An anonymous reader quotes a report from NBC News: The former CEO of a small Kansas bank was sentenced to more than 24 years in prison for looting the bank of $47 million -- which he sent to cryptocurrency wallets controlled by scammers who had duped him in a "pig butchering" scheme that appealed to his greed, federal prosecutors said. The massive embezzlement by ex-CEO Shan Hanes in a series of wire transfers over just eight weeks last year led to the collapse and FDIC takeover of Heartland Tri-State Bank in Elkhart, one of only five U.S. banks that failed in 2023. Hanes, 53, also swindled funds from a local church and investment club -- and a daughter's college savings account -- to transfer money, purportedly to buy cryptocurrency as the scammers insisted they needed more funds to unlock the supposed returns on his investments, according to records from U.S. District Court in Wichita, Kansas. But Hanes never realized any profit and lost all of the money he stole as a result of the scam. Judge John Broomes on Monday sentenced Hanes to 293 months in prison -- 29 months more than what prosecutors requested after he pleaded guilty in May to a single count of embezzlement by a bank officer. [...]

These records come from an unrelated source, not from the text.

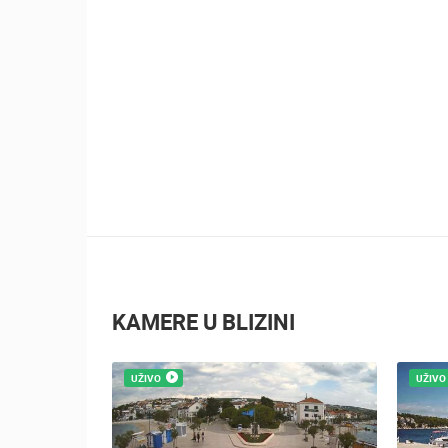
2.03M PREGLED(A)
2 KAMERA(E)
Ninska šokolijada - autentična turistička
priča
KAMERE U BLIZINI
UŽIVO
UŽIVO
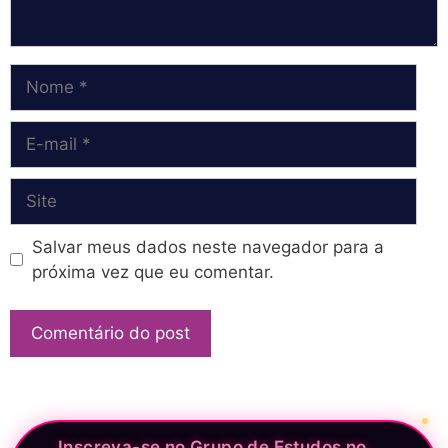
Nome
E-
mail
Site
Salvar meus dados neste navegador para a
próxima vez que eu comentar.
Inscreva-se no Grupo de Estudos no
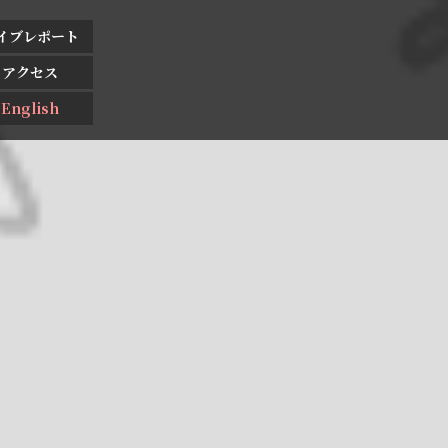
イブレポート
アクセス
English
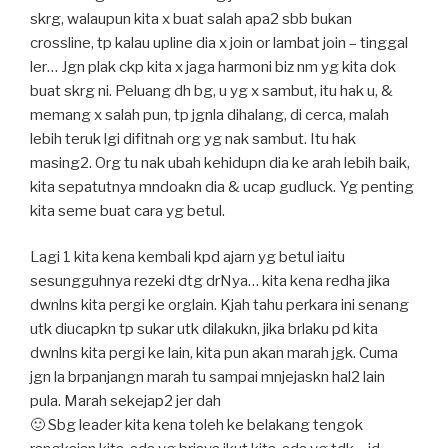
skrg, walaupun kita x buat salah apa2 sbb bukan
crossline, tp kalau upline dia x join or lambat join – tinggal
ler… Jgn plak ckp kita x jaga harmoni biz nm yg kita dok
buat skrg ni. Peluang dh bg, u yg x sambut, itu hak u, &
memang x salah pun, tp jgnla dihalang, di cerca, malah
lebih teruk lgi difitnah org yg nak sambut. Itu hak
masing2. Org tu nak ubah kehidupn dia ke arah lebih baik,
kita sepatutnya mndoakn dia & ucap gudluck. Yg penting
kita seme buat cara yg betul.
Lagi 1 kita kena kembali kpd ajarn yg betul iaitu
sesungguhnya rezeki dtg drNya… kita kena redha jika
dwnlns kita pergi ke orglain. Kjah tahu perkara ini senang
utk diucapkn tp sukar utk dilakukn, jika brlaku pd kita
dwnlns kita pergi ke lain, kita pun akan marah jgk. Cuma
jgn la brpanjangn marah tu sampai mnjejaskn hal2 lain
pula. Marah sekejap2 jer dah
🙂
Sbg leader kita kena toleh ke belakang tengok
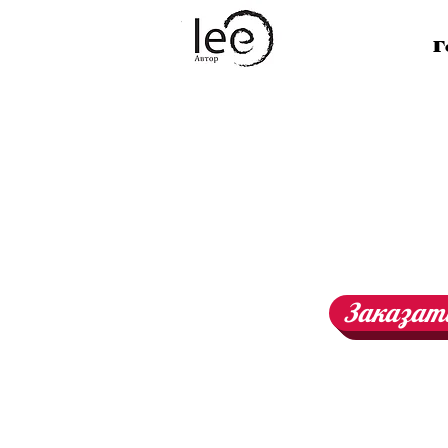
Lee
Сознание
Г
Заказат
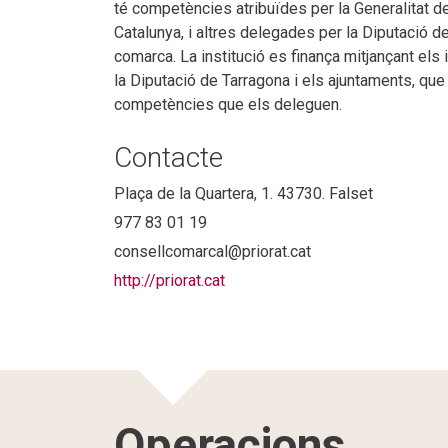
té competències atribuïdes per la Generalitat de
Catalunya, i altres delegades per la Diputació d
comarca. La institució es finança mitjançant els 
la Diputació de Tarragona i els ajuntaments, que
competències que els deleguen.
Contacte
Plaça de la Quartera, 1. 43730. Falset
977 83 01 19
consellcomarcal@priorat.cat
http://priorat.cat
Operacions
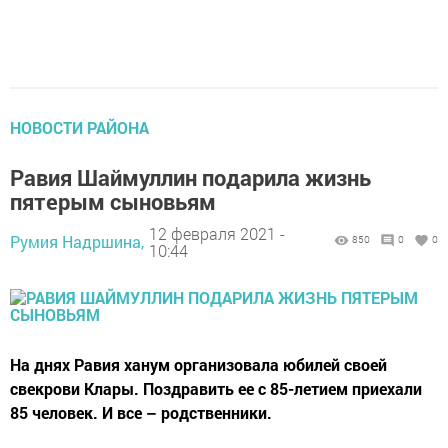
НОВОСТИ РАЙОНА
Равия Шаймуллин подарила жизнь
пятерым сыновьям
12 февраля 2021 -
Румия Надршина,
850
0
0
10:44
На днях Равия ханум организовала юбилей своей
свекрови Клары. Поздравить ее с 85-летием приехали
85 человек. И все – родственники.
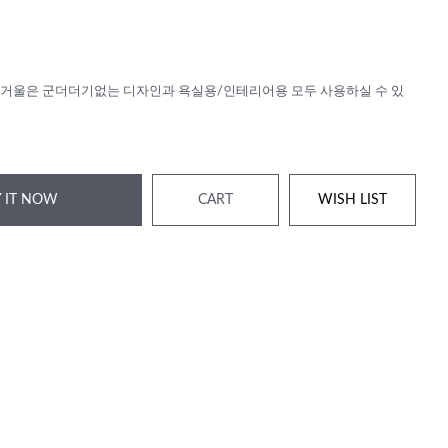
거울은 군더더기없는 디자인과 욕실용/인테리어용 모두 사용하실 수 있
 IT NOW
CART
WISH LIST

[P]rosecutors and bank regulators said that Hanes, who has three daughters with his school teacher wife, began stealing after being targeted in a pig-butchering scheme in late 2022. That scheme was described in a court filing as "a scammer convincing a victim (a pig) to invest in supposedly legitimate virtual currency investment opportunities and then steals the victim's money -- butchering the pig." Hanes, who had served on the board of the American Bankers Association, and been chairman of the Kansas Bankers Association, in December 2022 began making transactions to buy cryptocurrency, which "appeared to be precipitated by communication with an unidentified co-conspirator on the electronic messaging app 'WhatsApp,'" prosecutors wrote in a court filing. "To date, the true identity of the co-conspirator, or conspirators, remain unknown," the filing notes. Hanes initially used personal funds to buy crypto, but in early 2023 he stole $40,000 from Elkhart Church of Christ and $10,000 from the Santa Fe Investment Club, according to prosecutors and a defense filing. He also used $60,000 taken from a daughter's college fund, and nearly $1 million in stock from the Elkhart Financial Corporation, his lawyer said in a filing.

In May 2023, he began to make wire transfers from Heartland Tri-State Bank to accounts controlled by scammers, at first with a $5,000 transfer. Two weeks later, on May 30, Hanes wired $1.5 million and a day after that, he sent another transfer of the same amount the following day, filings show. Three days later he directed two wire transfers totaling $6.7 million to be sent by the bank to the crypto wallet, and a whopping $10 million less than two weeks later, and another $3.3 million days afterward. Hanes told bank employees to execute the wire transfers, and "made many misrepresentations to various people" to get access to the funds so they could be transferred, prosecutors wrote. Heartland Tri-State employees circumvented the bank's own wire policy and daily limits to approve Hanes' wire transfers, according to a report by the Office of the Inspector General of the Board of Governors of the Federal Reserve System.